[Start of section]

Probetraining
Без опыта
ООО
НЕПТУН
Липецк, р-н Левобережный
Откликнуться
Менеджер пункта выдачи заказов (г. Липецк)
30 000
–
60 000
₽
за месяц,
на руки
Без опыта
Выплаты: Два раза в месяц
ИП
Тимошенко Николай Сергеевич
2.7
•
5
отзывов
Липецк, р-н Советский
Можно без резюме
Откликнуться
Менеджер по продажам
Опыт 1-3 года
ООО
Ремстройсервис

[End of section]

- **PROBLEM REQUIREMENTS**:
Switch "Откликнуться" to "Подать заявку" everywhere in the rows above, and write out all of the rows again with nothing else changed.

- **YOUR RESPONSE**:
Probetraining
Без опыта
ООО
НЕПТУН
Липецк, р-н Левобережный
Подать заявку
Менеджер пункта выдачи заказов (г. Липецк)
30 000
–
60 000
₽
за месяц,
на руки
Без опыта
Выплаты: Два раза в месяц
ИП
Тимошенко Николай Сергеевич
2.7
•
5
отзывов
Липецк, р-н Советский
Можно без резюме
Подать заявку
Менеджер по продажам
Опыт 1-3 года
ООО
Ремстройсервис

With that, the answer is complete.